Often with a Linux kernel update, or even after a first install of Linux in place of Windows, Bluetooth stops working and the advice is usually to just power off your computer, wait a bit, and then turn it on again. Bluetooth then miraculously works again.
I mean the issue could also come from other things (not starting the right kernel module etc…), but very often it’s just this simple trick that makes it work again.
So what is changing in the Bluetooth device when you do this power off/wait a bit/power on trick?
You’re just trying to get the device into a known good state.
The truth is that it’s rarely worth trying to find the root cause of an issue unless it’s a frequent problem.
Something somewhere went wrong. We don’t know if it’s a hardware or software issue, so we’ll try a solution that covers both.
Powering the device off stops the flow of electricity, and waiting a few seconds makes sure that any capacitors (think of very tiny, very fast batteries) bleed off the power they’ve stored. Then turning it back on makes it go through the full startup process which is likely to result in a working state.
As a non-technical person, someone on Reddit once explained in a way that makes sense to me as an analogy. Say you are on vacation for a week. Over the course of the week you get pretty good at going from point A to point B, and can even take small side trips along the way. But one day you get a little turned around, and you find you can’t get back to where you need to go.

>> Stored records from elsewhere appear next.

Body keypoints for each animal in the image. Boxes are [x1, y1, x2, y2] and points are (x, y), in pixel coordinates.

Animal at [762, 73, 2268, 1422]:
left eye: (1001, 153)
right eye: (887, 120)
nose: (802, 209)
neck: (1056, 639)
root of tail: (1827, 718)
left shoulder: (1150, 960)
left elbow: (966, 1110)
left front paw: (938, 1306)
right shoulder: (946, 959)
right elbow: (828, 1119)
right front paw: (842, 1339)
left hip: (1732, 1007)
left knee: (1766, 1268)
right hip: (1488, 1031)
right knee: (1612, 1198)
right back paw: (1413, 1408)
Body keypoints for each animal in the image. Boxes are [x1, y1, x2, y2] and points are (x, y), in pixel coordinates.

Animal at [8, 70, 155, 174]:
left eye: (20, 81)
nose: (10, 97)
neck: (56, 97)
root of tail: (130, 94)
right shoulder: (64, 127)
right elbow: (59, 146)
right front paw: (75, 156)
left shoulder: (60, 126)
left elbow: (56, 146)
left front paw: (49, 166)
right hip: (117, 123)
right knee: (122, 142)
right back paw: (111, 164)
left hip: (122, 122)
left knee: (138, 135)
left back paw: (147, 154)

But if someone could pick you up and return you to your starting point, you could do just fine going about your business.
What the asteroid said is 100% true.
I just like to add that when you change system drivers you’re adding a lot of unknown state into the equation, which you don’t have on day-to-day operation. So it’s even less worthwhile to debug what happened. You’re not likely to update drivers everyday.

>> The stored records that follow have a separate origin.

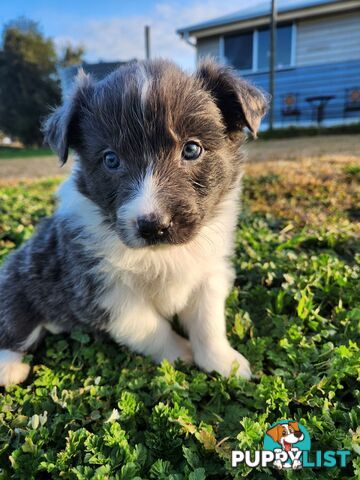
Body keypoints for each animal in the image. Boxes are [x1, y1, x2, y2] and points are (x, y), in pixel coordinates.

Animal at [0, 59, 268, 386]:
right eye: (111, 159)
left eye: (192, 149)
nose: (153, 226)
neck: (162, 256)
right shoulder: (107, 293)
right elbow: (152, 328)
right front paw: (182, 355)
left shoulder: (209, 272)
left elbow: (208, 322)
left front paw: (223, 362)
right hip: (15, 283)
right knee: (14, 324)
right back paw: (9, 366)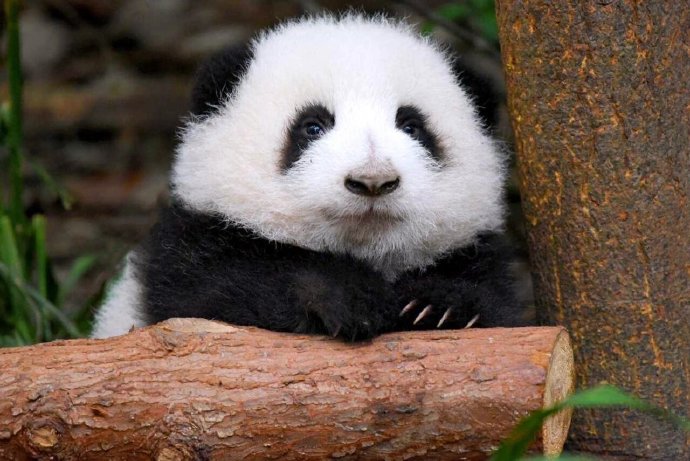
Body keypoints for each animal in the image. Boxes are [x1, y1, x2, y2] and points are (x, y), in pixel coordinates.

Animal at [92, 14, 529, 341]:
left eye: (412, 126)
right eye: (313, 126)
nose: (372, 181)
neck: (363, 250)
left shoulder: (480, 257)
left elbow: (499, 307)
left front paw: (436, 307)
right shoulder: (189, 250)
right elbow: (216, 297)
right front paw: (346, 298)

Not saying this is the answer to your question, but generally, it’s the hardware/software unaccounted-for states that can’t easily be recovered from. So, rebooting would hopefully get it in a known “clean” state, and hopefully, not falling into that unaccounted-for state again.
Shitty, but works with some other things too. Angry, frustrated, hopeless? Sleep it off, maybe (not guaranteed) it will be better tomorrow.

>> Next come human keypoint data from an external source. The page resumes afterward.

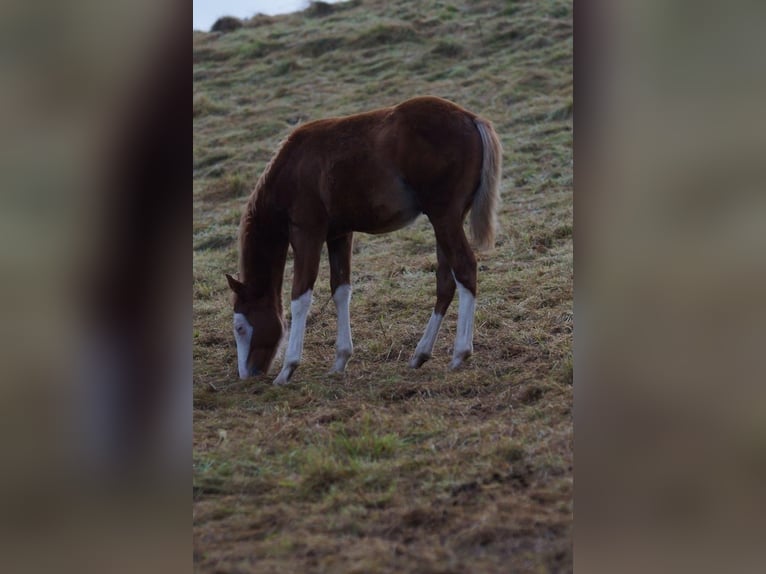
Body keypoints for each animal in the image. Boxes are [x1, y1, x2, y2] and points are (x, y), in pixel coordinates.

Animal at [226, 97, 504, 388]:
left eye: (240, 327)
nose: (247, 374)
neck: (292, 168)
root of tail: (471, 118)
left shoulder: (307, 233)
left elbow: (300, 296)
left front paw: (288, 369)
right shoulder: (339, 235)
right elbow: (341, 289)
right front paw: (340, 360)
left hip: (444, 218)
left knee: (465, 268)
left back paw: (460, 353)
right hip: (446, 222)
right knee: (446, 282)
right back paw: (421, 353)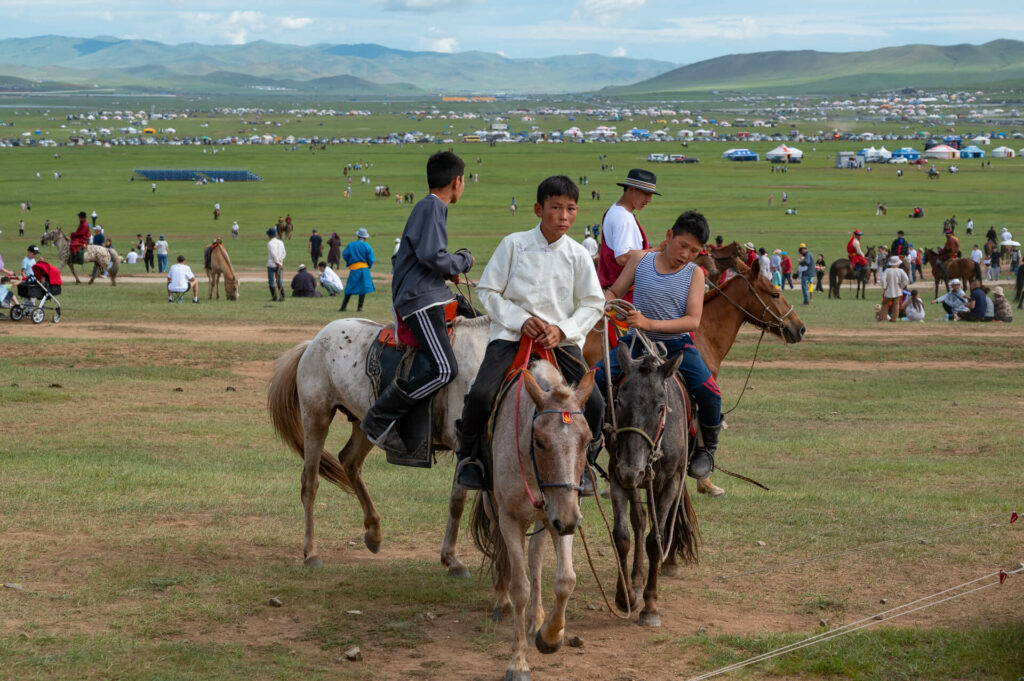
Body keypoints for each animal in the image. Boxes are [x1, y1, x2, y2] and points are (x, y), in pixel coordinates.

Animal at [610, 346, 700, 626]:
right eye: (618, 402)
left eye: (661, 407)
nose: (632, 469)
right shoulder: (618, 477)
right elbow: (623, 537)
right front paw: (626, 596)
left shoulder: (669, 483)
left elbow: (654, 539)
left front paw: (650, 607)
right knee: (640, 520)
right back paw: (637, 579)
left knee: (665, 523)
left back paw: (667, 562)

Could also be that the Bluetooth kernel module is a loadable one, and if you’ve updated the kernel (which will usually take place pretty soon after a first install) then you won’t have the matching folder of modules to load up until you restart. Arch is a bugger for this - I’ve an external mouse that works fine if you keep it plugged in during a kernel update, but it won’t be recognised after an update until you restart again. Not a big deal - you can choose when to update.
I believe Arch has an optional pacman hook to prevent this.
You rang?
So… this is Linux… You could try restarting the specific service. If that works. The advice was dumb and it was a software problem.
If it doesn’t, it was some type of weird hardware problem.
In my experience, though simply toggling the antenna (using the gui widget next to the clock, or gui settings-> Bluetooth off) works
You can restart services in Windows too but directing someone who is bad with tech would take too long, so it’s common to tell them to just restart.
Eh, as long as you know the service in question, you can restart it. Windows…. Doesn’t trust the user that much.
This includes the kernel…. No… thst doesn’t end well…
No, you’d tell them to restart a specific service (like print spooler) for whatever issue they’re having and provide a little tutorial with pictures. No guarantee they won’t still fuck up of course.
I once had rsync going and didn’t want to stop it. my xorg somehow died, managed to restart that from ssh keeping the rsync running. had to use something to move the rsyncs to a screen first. kinda cool how you can almost always just restart parts of Linux instead of the whole thing
Can’t confirm, but I would assume that there is a capacitor in a few bluetooth modules that keeps some of the components charged, and that they only try to comminicate with the kernel after a power cycle.